-- INFORMATION SHOWN follows --
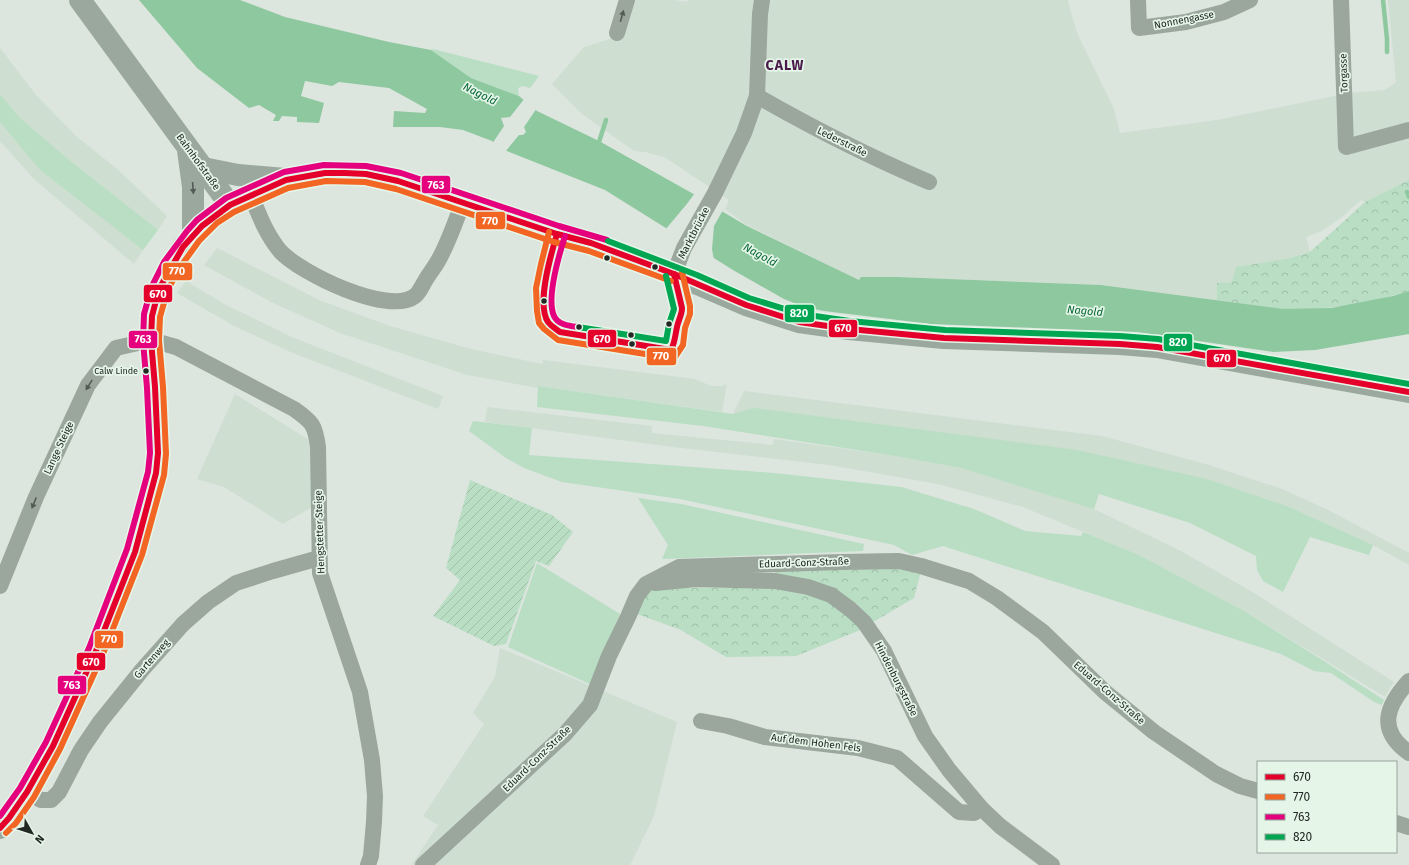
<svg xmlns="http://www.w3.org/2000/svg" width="1409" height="865" viewBox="0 0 1409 865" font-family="'Fira Sans',sans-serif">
	<defs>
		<pattern id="forest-crowns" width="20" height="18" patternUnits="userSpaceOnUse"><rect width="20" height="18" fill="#b9dec4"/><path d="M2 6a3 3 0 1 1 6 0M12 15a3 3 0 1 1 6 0" fill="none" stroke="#9fbea8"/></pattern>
		<pattern id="garden-furrows" width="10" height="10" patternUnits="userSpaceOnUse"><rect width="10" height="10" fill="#b9dec4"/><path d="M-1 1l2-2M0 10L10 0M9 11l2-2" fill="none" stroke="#9fbea8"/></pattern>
	</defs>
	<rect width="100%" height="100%" fill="#dce5de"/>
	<!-- built -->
	<g fill="#ceded1">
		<polygon points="621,0 674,0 687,2 688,0 1068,0 1071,13 1078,35 1114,109 1120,133 1217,120 1349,93 1385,90 1396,82 1388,0 1409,0 1409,180 1365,202 1361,200 1342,217 1322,231 1306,237 1310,252 1286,259 1232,282 1217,284 1217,300 1101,285 897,277 861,277 859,280 745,224 725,209 729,200 666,158 646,152 634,151 582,114 552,84 584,47 610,39"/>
		<polygon points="0,48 36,95 76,136 117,169 167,216 158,230 68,159 19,117 0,94"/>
		<polygon points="0,122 40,170 143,250 134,264 34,179 0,141"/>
		<polygon points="217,248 319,300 390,326 471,349 542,364 543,360 695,379 711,386 722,386 727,384 722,412 539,386 538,388 467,375 340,333 271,302 204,265"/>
		<polygon points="186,281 226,305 294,338 443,396 438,409 293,353 236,327 177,293"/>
		<polygon points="744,391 1102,436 1209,465 1282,489 1328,510 1409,553 1409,565 1373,545 1287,506 1207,479 733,414"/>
		<polygon points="235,394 314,443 312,507 283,524 224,487 197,479"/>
		<polygon points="487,407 652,426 652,433 773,445 774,439 895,456 961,468 1035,490 1094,509 1181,551 1254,593 1394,682 1385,697 1244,611 1139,555 1023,507 938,484 829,465 673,447 485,422"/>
		<polygon points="500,648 677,722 654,816 630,865 413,865 412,864 438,825 423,816 484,724 473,713 495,677"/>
	</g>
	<!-- grass -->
	<g fill="#b9dec4">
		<polygon points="433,49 539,76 530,88 523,86 518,88 519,96 471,78 431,50"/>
		<polygon points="0,94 19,117 68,159 158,230 143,250 40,170 0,122"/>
		<polygon points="538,386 733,414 754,408 1077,450 1207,479 1287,506 1373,545 1369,555 1310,537 1283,592 1263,581 1257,570 1256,556 1190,523 1099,494 1094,509 961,468 895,456 703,426 537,407"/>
		<polygon points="473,421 532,428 529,455 774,473 901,487 974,509 1025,531 1081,536 1083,532 1139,555 1244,611 1327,663 1384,700 1382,705 1374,702 1331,673 1314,671 1281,654 943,546 912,555 894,545 680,499 562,482 524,468 506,458 469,431"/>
		<polygon points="638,498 681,504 864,544 863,551 662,559 668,545"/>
		<polygon points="537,563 620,614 590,684 508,647"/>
	</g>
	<!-- forest -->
	<g fill="url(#forest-crowns)">
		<path d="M1409,180V291C1369,303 1326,311 1285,309C1262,308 1240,303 1217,300V283L1232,282L1236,267L1286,259L1310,252L1365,202Z"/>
		<polygon points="894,565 921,571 914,598 858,631 796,656 726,657 681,630 637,614 648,588 774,587 775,571"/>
	</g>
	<!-- garden -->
	<polygon fill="url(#garden-furrows)" points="470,480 552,515 573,532 549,566 536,561 506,644 494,646 433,616 460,580 446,568"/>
	<!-- water -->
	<polygon fill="#8ec89f" points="139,0 240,0 285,17 389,42 431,50 471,78 519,96 537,111 599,141 690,192 745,225 859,280 861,277 897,277 1101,285 1284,309 1331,308 1393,296 1409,291 1409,334 1315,350 1273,352 1137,332 931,324 824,311 804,307 784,299 733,270 605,190 507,151 492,141 463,130 440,127 393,127 394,111 425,113 427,109 389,88 339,82 332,86 305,81 301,96 324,103 319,123 297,122 297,117 282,116 279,121 273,121 276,115 259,105 249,108 197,68"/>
	<!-- pier -->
	<g fill="#dce5de">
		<polygon points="525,98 537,108 524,127 526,132 523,135 519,135 505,152 492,144 504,126 501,118 510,117"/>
		<polygon points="695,193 723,210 714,226 712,249 714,260 665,230 686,205"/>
	</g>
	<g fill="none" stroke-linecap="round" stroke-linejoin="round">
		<!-- stream -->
		<g stroke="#8ec89f" stroke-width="4.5">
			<polyline points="1383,0 1387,39 1387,52"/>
			<polyline points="598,145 606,120"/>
			<polyline points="1407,192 1409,197"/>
		</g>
		<!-- street -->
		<g stroke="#9ba69d" stroke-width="16">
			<polyline points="1138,0 1139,28 1186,22 1224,12 1250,0"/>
			<polyline points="1341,0 1346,147 1409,130"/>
			<polyline points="617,33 627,0"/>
			<path d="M757,96C813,128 870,157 929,182"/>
			<path d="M251,195C259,215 266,234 280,251C300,273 388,316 415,296C419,293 422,286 425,281C429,274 434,268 438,261C448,244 456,220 463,202"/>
			<polyline points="674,274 684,248 715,193 744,133 757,96 760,14 762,0"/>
			<polyline points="655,583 696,579 775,581 808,587 831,595 850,609 864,622 884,651 925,736 949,770 981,808 1000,826 1052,865"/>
			<path d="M0,586L36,497L88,385L116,348L151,340L176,347L294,409C312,422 315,424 318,447L320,573L360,692L372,760L375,796L374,822L371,856L368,865"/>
			<path d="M1409,681C1386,706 1377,730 1409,753"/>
			<polyline points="701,721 728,726 765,737 858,748 897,758 959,812 974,813 981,808"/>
			<polyline points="27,792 41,800 51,800 59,792 81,750 100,722 142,670 183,624 208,602 236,583 273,571 319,558"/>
			<polyline points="1396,823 1409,827"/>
			<polyline points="423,865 565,734 590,705 609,656 628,617 637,596 646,584 679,567 841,562 899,561 921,566 969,581 997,598 1043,632 1105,692 1154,732 1216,774 1240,786 1258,791"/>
		</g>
		<!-- primary -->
		<g stroke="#9ba89e" stroke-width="22">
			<polyline points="80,0 230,205"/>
			<polyline points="188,150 193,187 193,236"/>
			<polyline points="203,168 238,175 285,179"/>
			<polyline points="0,828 9,818 27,792 53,746 96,651 135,552 156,473 158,453 155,387 151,340 152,316 159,289 171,266 183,247 202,226 230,205 286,180 325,173 345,173 366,174 398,181 557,234 591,243 674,274 746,305 799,322 849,329 944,338 1120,344 1157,347 1409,392"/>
		</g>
		<!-- bus-1 casing -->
		<g stroke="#e5f6e9" stroke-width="9">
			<g id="bus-1">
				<path d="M557,234C551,254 536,304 548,322C551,326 556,329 560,332L671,350C675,342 675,336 677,327C678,321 682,315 682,308L674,274"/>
				<polyline points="0,828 9,818 27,792 53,746 96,651 135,552 156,473 158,453 155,387 151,340 152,316 159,289 183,247 202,226 230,205 286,180 325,173 345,173 366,174 398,181 557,234 591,243 674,274 746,305 799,322 849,329 944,338 1120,344 1157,347 1409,392"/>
			</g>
		</g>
		<!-- bus-2 casing -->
		<g stroke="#e5f6e9" stroke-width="9">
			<g id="bus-2">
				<polyline points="549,232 541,264 536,288 537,311 539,323 544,329 558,340 670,358 675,357 683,345 685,328 690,314 690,306 682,272"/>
				<polyline points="6,833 16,823 34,797 60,749 103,654 142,555 164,475 166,454 163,387 159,340 160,317 167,292 178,270 199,241 217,223 234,212 288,188 326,181 365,182 396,189 554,242 589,251 671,281"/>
			</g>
		</g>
		<!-- bus-3 casing -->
		<g stroke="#e5f6e9" stroke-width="9">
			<g id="bus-3">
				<path d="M565,236C559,255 546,298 554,316C558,325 570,326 578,327"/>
				<polyline points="0,816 20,788 46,742 89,648 127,549 148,472 150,453 147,388 143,341 144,314 152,286 164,262 187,231 197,220 226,198 284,172 324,165 366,166 401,173 559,226 607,240"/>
			</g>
		</g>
		<!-- bus-4 casing -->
		<g stroke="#e5f6e9" stroke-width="9">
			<g id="bus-4">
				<polyline points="608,241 697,275 749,298 801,314 850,321 945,330 1120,336 1158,339 1409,384"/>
				<polyline points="578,327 666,341 669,324 674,309 666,276"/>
			</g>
		</g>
		<!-- bus-1 -->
		<use href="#bus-1" stroke="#e4002b" stroke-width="6"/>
		<!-- bus-2 -->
		<use href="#bus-2" stroke="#f26522" stroke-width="6"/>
		<!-- bus-3 -->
		<use href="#bus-3" stroke="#e5007d" stroke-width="6"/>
		<!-- bus-4 -->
		<use href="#bus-4" stroke="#00a651" stroke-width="6"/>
	</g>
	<!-- one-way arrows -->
	<defs><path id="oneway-solid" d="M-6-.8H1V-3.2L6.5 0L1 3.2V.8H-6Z"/></defs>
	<g fill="#525a54">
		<use href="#oneway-solid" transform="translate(622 16) rotate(-74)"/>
		<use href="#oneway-solid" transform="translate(89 385) rotate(122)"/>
		<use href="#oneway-solid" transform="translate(34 503) rotate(112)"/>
	</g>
	<use fill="#525b55" href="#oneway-solid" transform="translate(193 188) rotate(86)"/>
	<!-- markers -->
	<g fill="#222824" stroke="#e5f6e9" stroke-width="1.5">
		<circle cx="607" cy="258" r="3.5"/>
		<circle cx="655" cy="267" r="3.5"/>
		<circle cx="544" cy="301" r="3.5"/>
		<circle cx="669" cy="324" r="3.5"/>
		<circle cx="579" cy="327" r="3.5"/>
		<circle cx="631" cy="335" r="3.5"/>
		<circle cx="632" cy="344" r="3.5"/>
		<circle cx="146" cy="371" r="3.5"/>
	</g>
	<g text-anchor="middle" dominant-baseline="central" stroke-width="3.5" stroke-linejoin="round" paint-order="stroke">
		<!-- bus labels -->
		<g font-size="9" fill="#222824" stroke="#e5f6e9" text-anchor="end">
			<text x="138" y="371">Calw Linde</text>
		</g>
		<!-- street labels -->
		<g font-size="10" fill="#222824" stroke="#e5f6e9">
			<text transform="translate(1184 20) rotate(-11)">Nonnengasse</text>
			<text transform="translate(1344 73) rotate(-92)">Torgasse</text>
			<text transform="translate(842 142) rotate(26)">Lederstraße</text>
			<text transform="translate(198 162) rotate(54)">Bahnhofstraße</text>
			<text transform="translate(694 233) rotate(-63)">Marktbrücke</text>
			<text transform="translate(59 448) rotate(-65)">Lange Steige</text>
			<text transform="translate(320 532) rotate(-92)">Hengstetter Steige</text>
			<text transform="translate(804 563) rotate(-2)">Eduard-Conz-Straße</text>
			<text transform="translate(152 659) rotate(-49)">Gartenweg</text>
			<text transform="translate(896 679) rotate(63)">Hindenburgstraße</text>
			<text transform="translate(1109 693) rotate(41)">Eduard-Conz-Straße</text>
			<text transform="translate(816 743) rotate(7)">Auf dem Hohen Fels</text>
			<text transform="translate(537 759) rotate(-44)">Eduard-Conz-Straße</text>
		</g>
		<!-- water labels -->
		<g font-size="11" font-style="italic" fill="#046533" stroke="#e5f6e9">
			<text transform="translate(480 94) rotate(27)">Nagold</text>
			<text transform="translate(760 255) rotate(29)">Nagold</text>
			<text transform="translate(1085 311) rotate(5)">Nagold</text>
		</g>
		<!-- district labels -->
		<g font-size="14" font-weight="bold" letter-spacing="1" fill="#4a194a" stroke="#e5f6e9">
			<text x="785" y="65">CALW</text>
		</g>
	</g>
	<g stroke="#e5f6e9" stroke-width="1.5">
		<rect x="421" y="175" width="30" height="19" rx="4" fill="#e5007d"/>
		<rect x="475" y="211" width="31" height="19" rx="4" fill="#f26522"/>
		<rect x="162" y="262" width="31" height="19" rx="4" fill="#f26522"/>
		<rect x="143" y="284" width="30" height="19" rx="4" fill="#e4002b"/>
		<rect x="784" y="304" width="31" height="19" rx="4" fill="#00a651"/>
		<rect x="828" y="319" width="30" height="19" rx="4" fill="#e4002b"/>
		<rect x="587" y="329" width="30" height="19" rx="4" fill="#e4002b"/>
		<rect x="128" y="330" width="30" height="19" rx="4" fill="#e5007d"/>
		<rect x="1163" y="333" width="30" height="19" rx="4" fill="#00a651"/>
		<rect x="646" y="347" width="31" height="19" rx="4" fill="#f26522"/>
		<rect x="1206" y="349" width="31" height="19" rx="4" fill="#e4002b"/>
		<rect x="94" y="630" width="30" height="19" rx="4" fill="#f26522"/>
		<rect x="76" y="652" width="30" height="19" rx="4" fill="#e4002b"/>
		<rect x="57" y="675" width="30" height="20" rx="4" fill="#e5007d"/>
	</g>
	<g font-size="11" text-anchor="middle" font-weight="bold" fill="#fff">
		<text x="436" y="189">763</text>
		<text x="490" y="225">770</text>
		<text x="177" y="275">770</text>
		<text x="158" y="298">670</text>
		<text x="799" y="317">820</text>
		<text x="843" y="332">670</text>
		<text x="602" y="343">670</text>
		<text x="143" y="343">763</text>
		<text x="1178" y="346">820</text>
		<text x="661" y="360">770</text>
		<text x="1222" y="362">670</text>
		<text x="109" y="643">770</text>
		<text x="91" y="666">670</text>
		<text x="72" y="689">763</text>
	</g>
	<!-- legend -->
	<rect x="1257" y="761" width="140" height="92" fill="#e5f6e9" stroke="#97a49a"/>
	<rect x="1265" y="774" width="20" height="6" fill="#e4002b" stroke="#97a49a"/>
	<text x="1293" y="781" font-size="12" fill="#222824">670</text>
	<rect x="1265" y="794" width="20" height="6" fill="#f26522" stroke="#97a49a"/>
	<text x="1293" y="801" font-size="12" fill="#222824">770</text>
	<rect x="1265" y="814" width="20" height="6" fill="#e5007d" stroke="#97a49a"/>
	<text x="1293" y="821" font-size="12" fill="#222824">763</text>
	<rect x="1265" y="834" width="20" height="6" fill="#00a651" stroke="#97a49a"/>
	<text x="1293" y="841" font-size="12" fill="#222824">820</text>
	<!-- north arrow -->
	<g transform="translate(32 833) rotate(129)" stroke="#e5f6e9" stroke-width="3" paint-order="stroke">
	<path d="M0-3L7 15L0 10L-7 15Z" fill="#222824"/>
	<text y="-6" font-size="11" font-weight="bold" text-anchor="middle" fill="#222824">N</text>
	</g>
</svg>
-- INFORMATION SHOWN concluded --
WORK INSTRUCTION: Within the records above, count the lines that hold the word "paint" and give only that number.

OUTPUT OF THE TASK: 2